▶ TASK: Repeat every record exactly, omitting the pictures.

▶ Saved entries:

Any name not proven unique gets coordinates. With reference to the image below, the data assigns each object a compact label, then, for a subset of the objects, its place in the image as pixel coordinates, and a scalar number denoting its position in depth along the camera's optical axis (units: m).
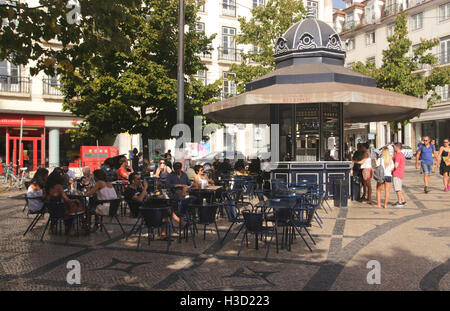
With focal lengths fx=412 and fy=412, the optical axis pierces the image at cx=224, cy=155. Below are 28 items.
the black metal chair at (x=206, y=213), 6.49
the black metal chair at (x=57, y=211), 6.76
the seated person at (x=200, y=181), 9.16
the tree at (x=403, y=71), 20.23
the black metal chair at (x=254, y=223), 5.80
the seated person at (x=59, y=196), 7.17
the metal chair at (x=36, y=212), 7.38
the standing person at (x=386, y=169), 10.12
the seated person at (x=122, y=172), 11.42
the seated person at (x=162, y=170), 11.98
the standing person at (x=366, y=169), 10.64
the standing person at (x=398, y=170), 10.00
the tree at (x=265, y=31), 21.52
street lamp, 11.04
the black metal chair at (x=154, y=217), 6.16
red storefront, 23.70
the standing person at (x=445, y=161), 12.12
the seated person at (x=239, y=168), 12.57
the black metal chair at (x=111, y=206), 7.28
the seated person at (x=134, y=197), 7.57
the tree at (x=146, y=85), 15.20
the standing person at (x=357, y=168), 11.04
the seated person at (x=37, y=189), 7.64
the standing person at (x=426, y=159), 12.69
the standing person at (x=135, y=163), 17.13
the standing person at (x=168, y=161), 14.27
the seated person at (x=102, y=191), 7.46
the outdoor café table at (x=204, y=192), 8.00
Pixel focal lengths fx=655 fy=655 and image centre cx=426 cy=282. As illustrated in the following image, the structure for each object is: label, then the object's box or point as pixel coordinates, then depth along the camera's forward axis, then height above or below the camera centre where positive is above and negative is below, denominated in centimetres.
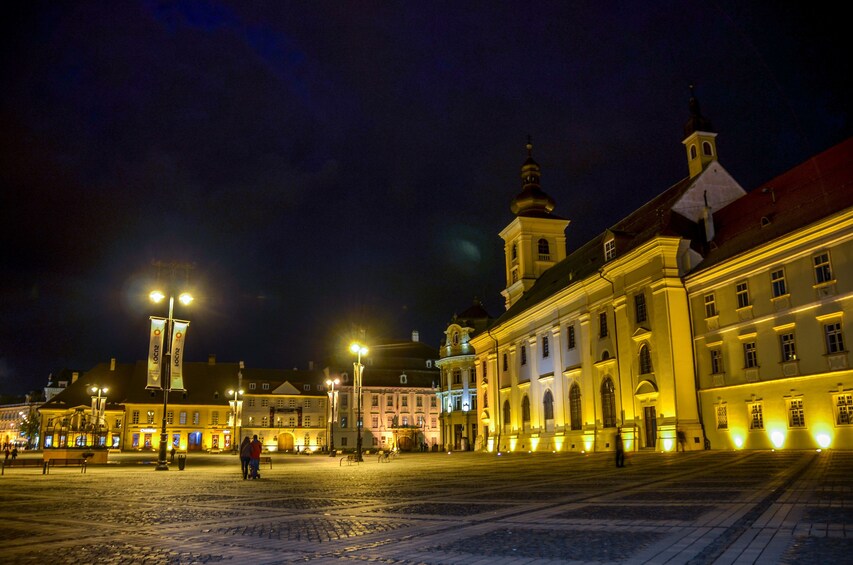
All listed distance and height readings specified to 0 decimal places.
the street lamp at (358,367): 3997 +327
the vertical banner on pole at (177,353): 2936 +312
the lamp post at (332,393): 5528 +227
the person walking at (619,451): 2316 -124
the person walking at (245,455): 2395 -124
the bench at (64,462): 3747 -221
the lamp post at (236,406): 7044 +153
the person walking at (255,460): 2391 -143
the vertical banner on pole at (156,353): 2914 +303
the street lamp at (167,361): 2964 +273
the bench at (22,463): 3658 -218
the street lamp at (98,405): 5712 +153
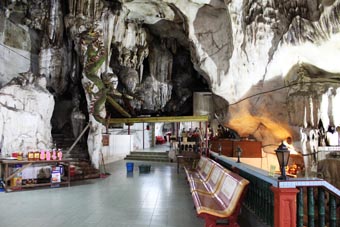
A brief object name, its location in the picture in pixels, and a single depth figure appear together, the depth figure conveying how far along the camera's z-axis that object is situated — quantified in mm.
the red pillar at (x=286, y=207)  2459
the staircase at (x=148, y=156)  14648
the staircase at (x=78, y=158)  8342
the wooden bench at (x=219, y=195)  3105
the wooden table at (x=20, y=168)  6383
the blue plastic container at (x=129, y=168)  9625
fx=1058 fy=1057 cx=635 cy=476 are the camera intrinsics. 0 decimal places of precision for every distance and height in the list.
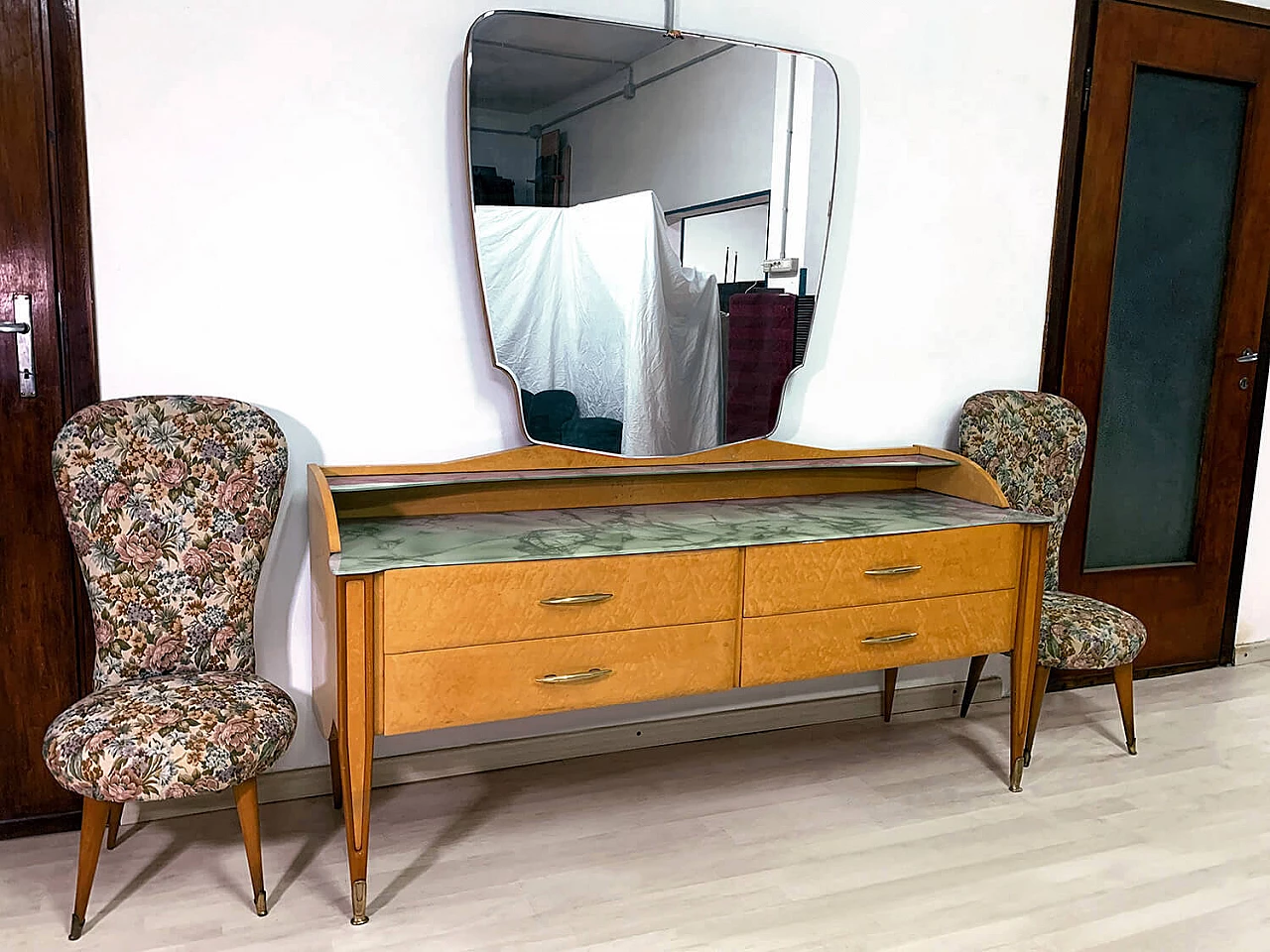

▶ RESPONSE TO THE EXERCISE:
Any name not proven unique gets coordinates. With reference to the image below, the data assigns each object a compact label, then, for a subset of the objects, its place in the image as pixel coordinates, and a scalar number denoting its position in depth along the camera's optical axis (units: m).
With focal lengths fx=412 and fy=412, the optical axis pierces the image at cx=224, cy=155. Below are 28 items.
the black metal chair at (x=206, y=213), 6.49
the black metal chair at (x=57, y=211), 6.76
the seated person at (x=200, y=181), 9.16
the tree at (x=403, y=71), 20.23
the black metal chair at (x=254, y=223), 5.80
the seated person at (x=59, y=196), 7.17
the metal chair at (x=36, y=212), 7.38
the standing person at (x=386, y=169), 10.12
the seated person at (x=122, y=172), 11.42
the seated person at (x=162, y=170), 11.98
the standing person at (x=366, y=169), 10.64
the standing person at (x=398, y=170), 10.00
the tree at (x=265, y=31), 21.52
street lamp, 11.04
the black metal chair at (x=154, y=217), 6.16
red storefront, 23.70
the standing person at (x=445, y=161), 12.12
the seated person at (x=239, y=168), 12.57
the black metal chair at (x=111, y=206), 7.28
the seated person at (x=134, y=197), 7.57
the tree at (x=146, y=85), 15.20
the standing person at (x=357, y=168), 11.04
the seated person at (x=37, y=189), 7.64
the standing person at (x=426, y=159), 12.69
the standing person at (x=135, y=163), 17.13
the standing person at (x=168, y=161), 14.27
the seated person at (x=102, y=191), 7.46
the outdoor café table at (x=204, y=192), 8.00
Pixel focal lengths fx=655 fy=655 and image centre cx=426 cy=282. As illustrated in the following image, the structure for each object is: label, then the object's box or point as pixel coordinates, then depth along the camera's forward axis, then height above or below the camera centre where positive is above and negative is below, denominated in centimetres.
All listed distance and height readings specified to 0 decimal places.
the street lamp at (358,367): 3997 +327
the vertical banner on pole at (177,353): 2936 +312
the lamp post at (332,393): 5528 +227
the person walking at (619,451): 2316 -124
the person walking at (245,455): 2395 -124
the bench at (64,462): 3747 -221
the lamp post at (236,406): 7044 +153
the person walking at (255,460): 2391 -143
the vertical banner on pole at (156,353): 2914 +303
the street lamp at (167,361): 2964 +273
the bench at (22,463): 3658 -218
the street lamp at (98,405): 5712 +153
A brief object name, its location in the picture in pixels, and a single depth figure appear together, the depth figure conveying how far along the camera's z-axis that object is situated — quantified in mm.
the red pillar at (x=286, y=207)  2459
the staircase at (x=148, y=156)  14648
the staircase at (x=78, y=158)  8342
the wooden bench at (x=219, y=195)  3105
the wooden table at (x=20, y=168)  6383
the blue plastic container at (x=129, y=168)  9625
fx=1058 fy=1057 cx=635 cy=476 are the camera intrinsics. 0 decimal places of precision for every distance and height in the list.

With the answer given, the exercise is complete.